森の段床 設計:SUGAWARADAISUKE建築事務所
5枚の床によって、様々な森との関係と人の振る舞いをつくる別荘計画


 ■建築家コラム 第1回ゲスト「菅原大輔」様 拡大写真 

外観:森に浮かぶ5枚の段床と、それを包囲する様々な素材面
 ■建築家コラム 第1回ゲスト「菅原大輔」様 拡大写真 

内観:高さの異なる床が、行為と場所、建物と森の関係を作り出す
●菅原大輔さんコラム

文明と文化は、ゆたかな「床」にある

このコラムを始める前に、「床」とは何なのか?自分なりに整理してみたいと思います。なぜならば、このコラムが「床」という建物の一部位をテーマとした特殊なものだからです。そこで、私たちが暮らし、最も慣れ親しんでいる住宅をその手掛かりとして、考えていきたいと思います。

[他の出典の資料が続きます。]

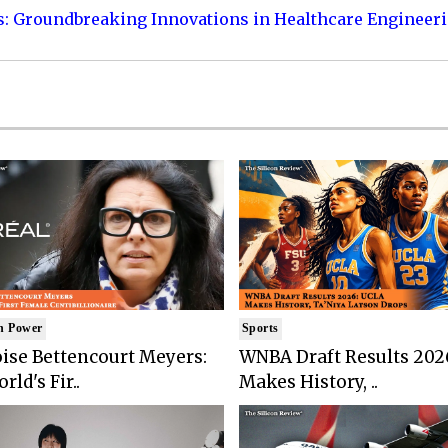
s: Groundbreaking Innovations in Healthcare Engineer
n Power
Sports
ise Bettencourt Meyers:
WNBA Draft Results 202
rld's Fir..
Makes History, ..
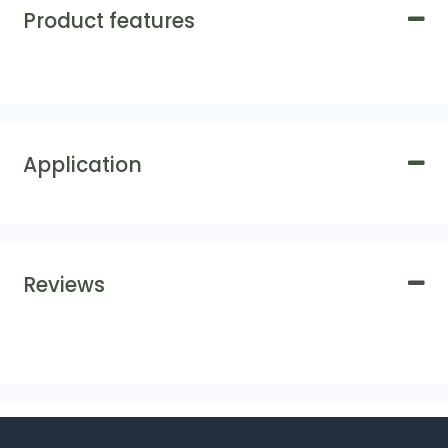
Product features
Application
Reviews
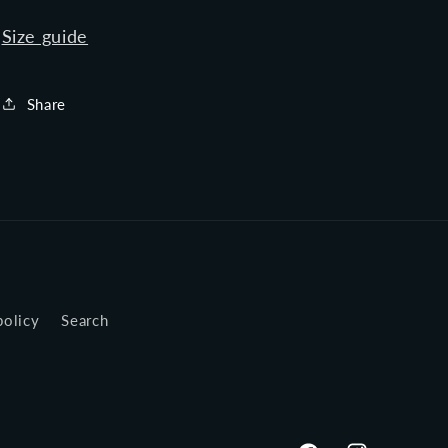
Size guide
Share
policy
Search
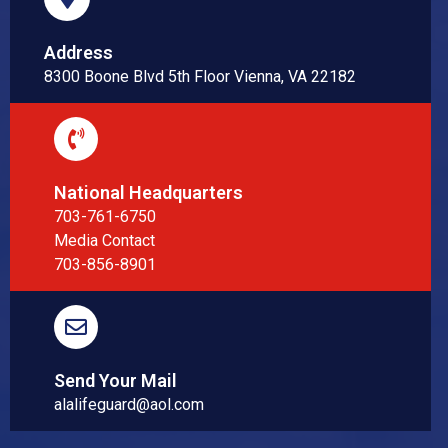
Address
8300 Boone Blvd 5th Floor Vienna, VA 22182
National Headquarters
703-761-6750
Media Contact
703-856-8901
Send Your Mail
alalifeguard@aol.com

住宅という言葉を思い浮かべると、雨をよける大きな「屋根」と、内外部や部屋を仕切る「壁」が思い浮かびます。しかし、「屋根」や「壁」支えるためにも、住宅内部で私たちが生活するためにも、先ずは「床」が必要です。「床」は、住宅の中で唯一触れる面であり、重力のある世界でヒトとモノを関係づける水平面であり、人間のくらしが展開する舞台のような場所です。
「床」のイメージというと、フローリングやじゅうたん、畳やタイルといった様々な材質が思い浮かびますが、その材質の違いは見た目の趣味嗜好だけが理由ではありません。材質によって、歩いたり座ったり寝転んだりするヒトの行動を支える場所になります。また、茶道では畳の上がテーブルの役割を果たし、床の間が季節を彩るように、モノの居場所にもなります。つまり、私たちの暮らしの中で、最も重要な住宅の部位の一つが「床」といえます。

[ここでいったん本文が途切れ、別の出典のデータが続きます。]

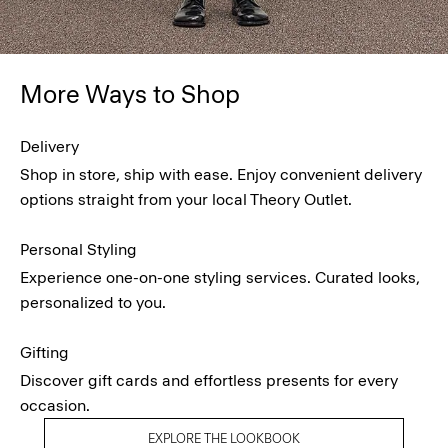
More Ways to Shop
Delivery
Shop in store, ship with ease. Enjoy convenient delivery
options straight from your local Theory Outlet.
Personal Styling
Experience one-on-one styling services. Curated looks,
personalized to you.
Gifting
Discover gift cards and effortless presents for every
occasion.
EXPLORE THE LOOKBOOK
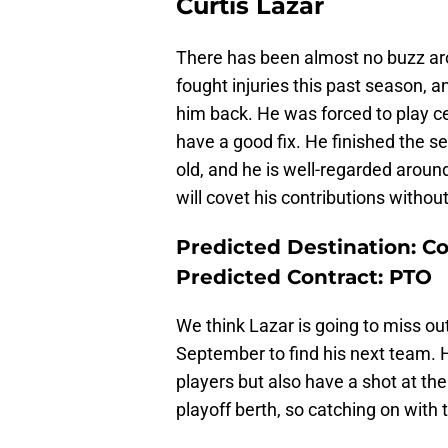
Curtis Lazar
There has been almost no buzz aro
fought injuries this past season, 
him back. He was forced to play c
have a good fix. He finished the se
old, and he is well-regarded arou
will covet his contributions withou
Predicted Destination: C
Predicted Contract: PTO
We think Lazar is going to miss ou
September to find his next team. He
players but also have a shot at th
playoff berth, so catching on with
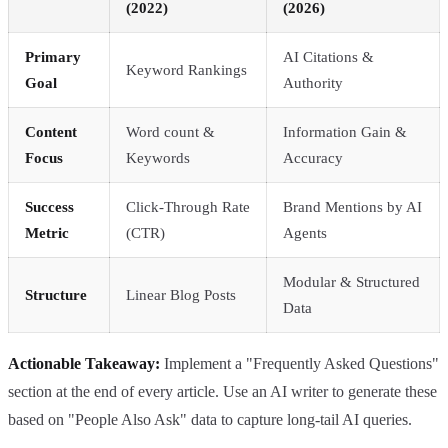
(2022)
(2026)
Primary
AI Citations &
Keyword Rankings
Goal
Authority
Content
Word count &
Information Gain &
Focus
Keywords
Accuracy
Success
Click-Through Rate
Brand Mentions by AI
Metric
(CTR)
Agents
Modular & Structured
Structure
Linear Blog Posts
Data
Actionable Takeaway:
Implement a "Frequently Asked Questions"
section at the end of every article. Use an AI writer to generate these
based on "People Also Ask" data to capture long-tail AI queries.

そう考えると、「床」こそが文化や文明を支えているのではないか?という、仮説が浮かんできました。そこで、文化・文明がなかった頃、つまり「床」がなかった頃を考えてみましょう。大昔、生物が奇跡の確率で誕生しました。その一部は陸に上がり、陸上で植物と分化した動物は水やエサを求め、大地を縦横無尽に駆け巡りました。やがて、人間は大地を締め固めた土間の床と大地から浮いた高床を発明し、竪穴式住居や高床式住居という文明史初期の住宅をつくりました。そして、土間や板の間に続き、畳や縁側、床の間や神棚、お膳や階段など、様々な床を生み出し、文化や文明を進化させていきました。正に、「床」の発見こそが、動物から人間を区別した、文明・文化の起源であるといえるでしょう。

社会の仕組みや価値観が大きく変化している現在、住宅の「床」に大きな可能性を感じています。それは、活動が異なる家族が程よい距離感と親近感で集える小上がりのような床かもしれないし、会話する機会が少なくてもお互いの興味が共有できる棚のような床かもしれません。いま一度、「床」の可能性に着目し、ヒトとモノの新しい関係を築くことこそが、次世代のゆたかな暮らしを支えると考えています。